Therapeutic potential of SIRT1 and NAMPT-mediated NAD biosynthesis in type 2 diabetes

Shin-ichiro Imai¹, Wieland Kiess²

1Department of Developmental Biology, Washington University School of Medicine, St. Louis, MO 63110, USA, ²University Hospital for Children and Adolescents, University of Leipzig, Leipzig 04103, Germany

FIGURES

Figure 1. The role of SIRT1 in the regulation of glucose homeostasis. The tissue-specific metabolic functions of SIRT1 in pancreatic beta cells, liver, skeletal muscle, and white adipose tissue are schematically depicted. In pancreatic beta cells, SIRT1 promotes glucose-stimulated insulin secretion and might contribute to beta cell adaptation in response to insulin resistance. In the liver, SIRT1 regulates glucose production through the activation of PGC-1alpha and appears to regulate insulin sensitivity negatively. SIRT1 also regulates LXRalpha function, but the importance of this interaction for insulin sensitivity is unclear. In skeletal muscle, SIRT1 might play an important role in improving insulin sensitivity by increasing fatty acid oxidation through the activation of PGC-1alpha and repressing the expression of PTP1B. In white adipose tissue, SIRT1 promotes fatty acid mobilization by repressing PPARgamma function. SIRT1 also regulates the production of adipokines, such as adiponectin, and FGF21 through FOXO1 and/or PPARgamma. The total effect of SIRT1 in white adipose tissue on insulin sensitivity is still unclear.

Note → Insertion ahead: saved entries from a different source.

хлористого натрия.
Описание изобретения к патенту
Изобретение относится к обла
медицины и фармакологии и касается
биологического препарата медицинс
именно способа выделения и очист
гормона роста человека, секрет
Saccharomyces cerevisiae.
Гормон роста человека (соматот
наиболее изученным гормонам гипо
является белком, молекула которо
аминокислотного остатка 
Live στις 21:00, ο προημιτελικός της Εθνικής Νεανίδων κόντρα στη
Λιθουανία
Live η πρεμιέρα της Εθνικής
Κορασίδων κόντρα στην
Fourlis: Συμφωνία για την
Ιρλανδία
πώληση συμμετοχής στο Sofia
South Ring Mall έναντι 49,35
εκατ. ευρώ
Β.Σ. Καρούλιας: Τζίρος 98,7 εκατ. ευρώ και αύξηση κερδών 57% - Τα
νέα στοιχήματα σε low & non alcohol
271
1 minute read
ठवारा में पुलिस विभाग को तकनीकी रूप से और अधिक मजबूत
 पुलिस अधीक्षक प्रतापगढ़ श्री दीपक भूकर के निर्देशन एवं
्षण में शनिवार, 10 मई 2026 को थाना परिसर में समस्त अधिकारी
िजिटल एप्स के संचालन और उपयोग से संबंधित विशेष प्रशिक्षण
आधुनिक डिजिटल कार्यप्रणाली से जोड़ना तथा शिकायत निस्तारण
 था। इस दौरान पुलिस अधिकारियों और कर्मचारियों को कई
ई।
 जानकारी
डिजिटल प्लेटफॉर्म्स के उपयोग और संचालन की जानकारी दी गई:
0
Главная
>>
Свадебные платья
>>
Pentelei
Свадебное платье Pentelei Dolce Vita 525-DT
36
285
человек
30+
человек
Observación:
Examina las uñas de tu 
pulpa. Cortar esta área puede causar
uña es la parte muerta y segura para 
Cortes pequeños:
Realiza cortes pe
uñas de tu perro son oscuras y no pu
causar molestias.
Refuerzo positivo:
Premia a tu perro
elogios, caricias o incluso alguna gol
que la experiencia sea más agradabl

Figure 2. The activation of SIRT1 is a potential therapeutic approach for the treatment and prevention of type 2 diabetes. SIRT1 activation by transgenic manipulation or small chemical activators induces the improvement of glucose tolerance and possibly insulin sensitivity, the enhancement of mitochondrial function, and the protection from hepatic steatosis. Details are described in text.

Figure 3. NAD biosynthetic pathways in yeast, invertebrates, and mammals. (A) The NAD biosynthetic pathways in the budding yeast Saccharomyces cerevisiae and invertebrates, such as C. elegans and Drosophila. PNC1, NPT1, NMA1 and NMA2, QNS1, and QPT1 are nicotinamidase, nicotinic acid phosphoribosyltransferase, nicotinic acid mononucleotide adenylyltransferase 1 and 2, NAD synthetase, and quinolinic acid phosphoribosyltransfease, respectively. Only SIR2 is shown as a representative NAD-dependent protein deacetylase. NIC, nicotinamide; NA, nicotinic acid; NaMN, nicotinic acid mononucleotide. B) The NAD biosynthetic pathways in mammals. The de novo pathway and the NAD biosynthetic pathway from nicotinic acid are evolutionarily conserved, while the NAD biosynthetic pathway from nicotinamide (red arrows) is vertebrate-specific and mediated by nicotinamide phosphoribosyltransferase (NAMPT). Nicotinamide is the main precursor for NAD biosynthesis in mammals. While multiple enzymes break NAD into nicotinamide and ADP-ribose, only SIRT1 is shown here. NMN, nicotinamide mononucleotide. C) The reaction catalyzed by NAMPT. PPi, inorganic pyrophosphate.